For a bit more than a year, we experimented with headless VMs for development and finally switched to a new development style: development exclusively happens on VMs.

I would like to present vagrant as well as give an overview of our experiences, both positive and negative, especially regarding teamwork and ease of development. I would like to touch the following topics:

  • An Introduction to vagrant
    • Describing VMs
    • Basic VM lifecycle: running, provisioning, destroying
    • Extending Vagrant
    • Distributing virtual machines
  • Problems we solve using it
    • Messy/non-uniform development machines
    • Problematic project requirements, especially on legacy projects
    • Distributing changes of the development environment
    • Easing distributed development
  • Our current development style
  • Problems
    • VM export/import
    • Hardware requirements
    • Bandwidth problems
    • API breakage (Vagrant is beta after all)

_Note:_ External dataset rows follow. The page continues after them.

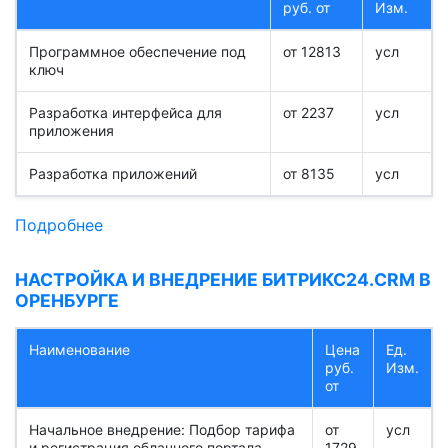
руб. от
Изм.
Программное обеспечение под
от 12813
усл
ключ
Разработка интерфейса для
от 2237
усл
приложения
Разработка приложений
от 8135
усл
Подробнее
НАСТРОЙКА И ВНЕДРЕНИЕ БИТРИКС24.CRM В
ОРЕНБУРГЕ
Наименование
Цена
Ед.
руб.
Изм.
от
Начальное внедрение: Подбор тарифа
от
усл
и регистрация облачного портала
1729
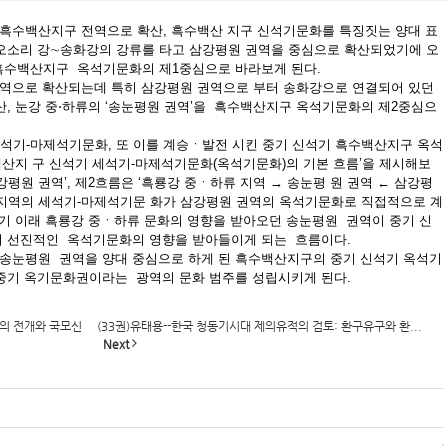
흑수백산지구 전역으로 확산, 흑수백산 지구 신석기문화를 특징짓는 양대 표
 오소리 강∼송화강의 강류를 타고 삼강평원 권역을 중심으로 확산되었기에 오
 흑수백산지구 옥석기문화의 제1중심으로 바라보게 된다.
역으로 확산되는데 특히 삼강평원 권역으로 부터 송화강으로 연결되어 있던
산, 눈강 중⋅하류의 ‘송눈평원 권역’을 흑수백산지구 옥석기문화의 제2중심으
석기-마제석기문화, 또 이를 계승ㆍ발전 시킨 중기 신석기 흑수백산지구 옥석
산지 구 신석기 세석기-마제석기문화(옥석기문화)의 기본 흐름’을 제시해보
강평원 권역’, 제2흐름은 ‘흑룡강 중ㆍ하류 지역 → 송눈평 원 권역 ← 삼강평
 지역의 세석기-마제석기문 화가 삼강평원 권역의 옥석기문화로 직접적으로 계
석기 이래 흑룡강 중ㆍ하류 문화의 영향을 받아오던 송눈평원 권역이 중기 신
터 선진적인 옥석기문화의 영향을 받아들이게 되는 흐름이다.
송눈평원 권역을 양대 중심으로 하게 된 흑수백산지구의 중기 신석기 옥석기
 중기 옥기문화권이라는 광역의 문화 범주를 성립시키게 된다.
앙의 전개와 국모신
(33권)유태용--한국 청동기시대 제의유적의 검토: 환구유구와 환...
Next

This is intended to be a hands-on, user-centric talk on a pretty interesting and well written management tool written in Ruby.

Speaker information:

Florian Gilcher is programming Ruby for 8 years now and a EuRuKo regular since 2007. Along with some friends, he maintains one of the largest german Q&A ruby communities. His main interests lie in using Ruby for helpful tools, but also works on the Padrino web framework.

Sebastian Schulze is fairly new to the Ruby world. He spent the last decade of his work life building web apps with Symfony and Agavi, while trying to learn Ruby in his spare time. After being bugged by Florian for quite awhile, he gave Padrino a try and fell in love with the Ruby tool chain for web developers.